Mundane Magic Places
Melvin Burgess’s YA novel The Lost Witch starts with rain – ‘It was tipping it down’ – as the teenage protagonist Bea and her family drive home from a disastrous holiday in North Yorkshire. Nearing home, they are surprised to see a hunt chasing three hares across the hillside, and even more astounded when one of the hares, ‘as big as a small dog’, leaps through the car window and settles in terror on Bea’s lap. Another, ‘a great, gaunt beast with grey on its muzzle,’ looks her in the eye and reveals ‘worlds upon worlds within worlds.’
I was reminded of this fictional moment on a walk around South Leigh I took this week. It was the one bright day of half term and although I had some urgent work to do, I also needed fresh air. I stopped in at the pub for coffee and then followed my nose towards the church – a neat medieval building containing an unexpected but quite splendid Doom painting on the south wall. Fortified by caffeine and the sight of naked sinners being dragged into the mouth of a bored-looking dragon, I felt that this walk might be something special.

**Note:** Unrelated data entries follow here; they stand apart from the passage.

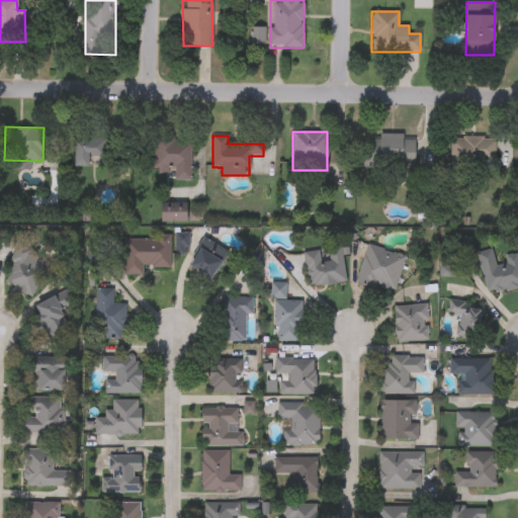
[(415,167),(363,167),(363,136),(415,136),(415,167)]
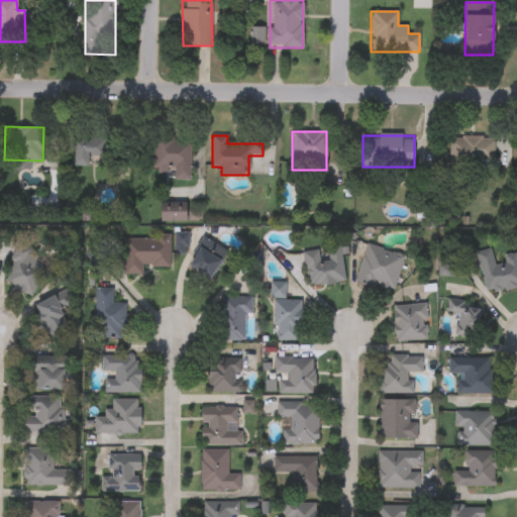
[(75,136),(101,136),(101,166),(75,166),(75,136)]
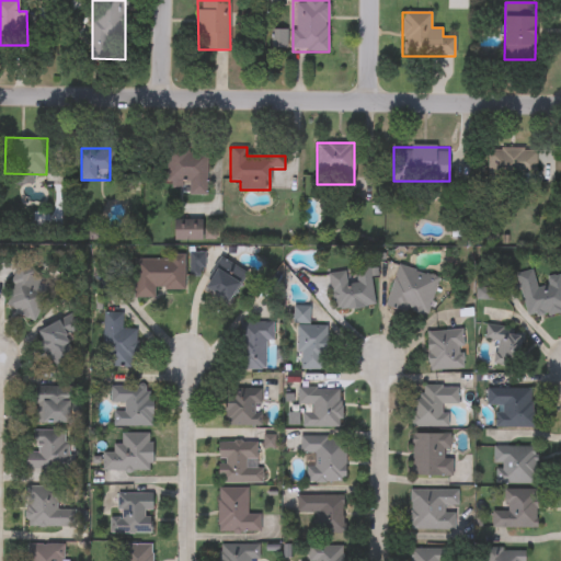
[(537,149),(536,181),(487,181),(487,149),(537,149)]
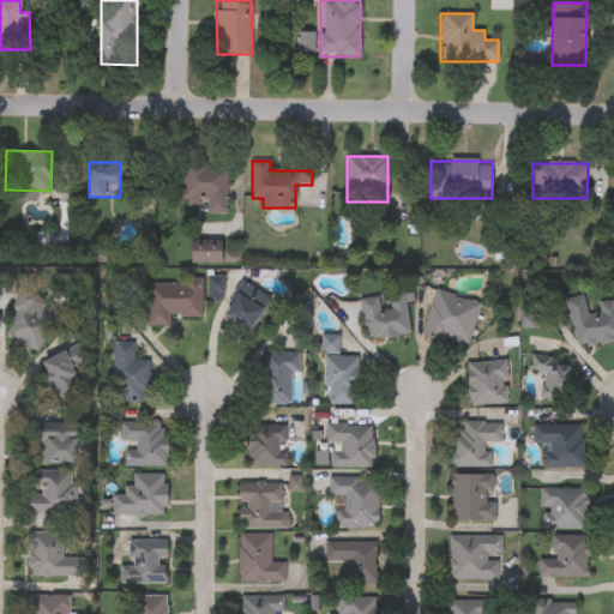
[(226,214),(206,214),(208,202),(182,202),(184,167),(227,168),(226,214)]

But it wasn’t until I cut back across a stubble-covered field on my way back to the village, after trekking along a series of muddy footpaths and a dull country lane, that magic was conjured. Three roe deer, startled by my clambering over a stile, chased each other towards the horizon. And then there was a hare, sitting upright in the centre of the field.* It waited for me to move. I stood still. It fell to four paws and ambled for a while. Hares aren’t uncommon in Oxfordshire, but I mostly encounter rabbits on my local walks. Rabbits scatter and bounce, flipping their tails into the air. Hares bound and leap, when they decide it is time to move. This one launched into a sudden race, disturbing two others that had been laying flat to the ground. The trio paused for a moment, grey-brown fur caught in the afternoon sunlight, then I lost sight of them.
I stayed with a friend in Somerset last week, and we took her dog out for a sodden walk before work. Rainwater gushed down steep narrow roads and cars splashed past us filled with children being taken to school. As we reached the top of a particularly muddy field, she stopped me. We were in danger of being washed away into the verge and there was nothing obvious to see. Even on a sunny day, there would be better points to stop and catch a view into the Cam Valley. But, she explained, this was her magic place. She’d seen hares here too. There had been moments of epiphany. In the spring, wildflowers transform this small plateau into something beautiful.



I like the idea of mundane magic. Elsewhere, I’ve written about books – like Burgess’s – that combine the ordinary and the extraordinary to tell wonderful stories of adolescent lives. I love everyday fictional worlds that reveal glimpses of the supernatural. I enjoy these books because they so often start with rain. In real life, I have my own magic places, unspectacular spots that nonetheless hold meaning and possibility. They are hard to describe, of course, because to others they are just fields, or a footbridge, or a bench on a golf course. But sometimes there are signs.
Magic places are surely portals of sorts. Find yours, check the signs. Tell me where they lead, what they signify, and what creatures guard them.
*If you look carefully at the first image in this post, you’ll see the hare and one of its mates.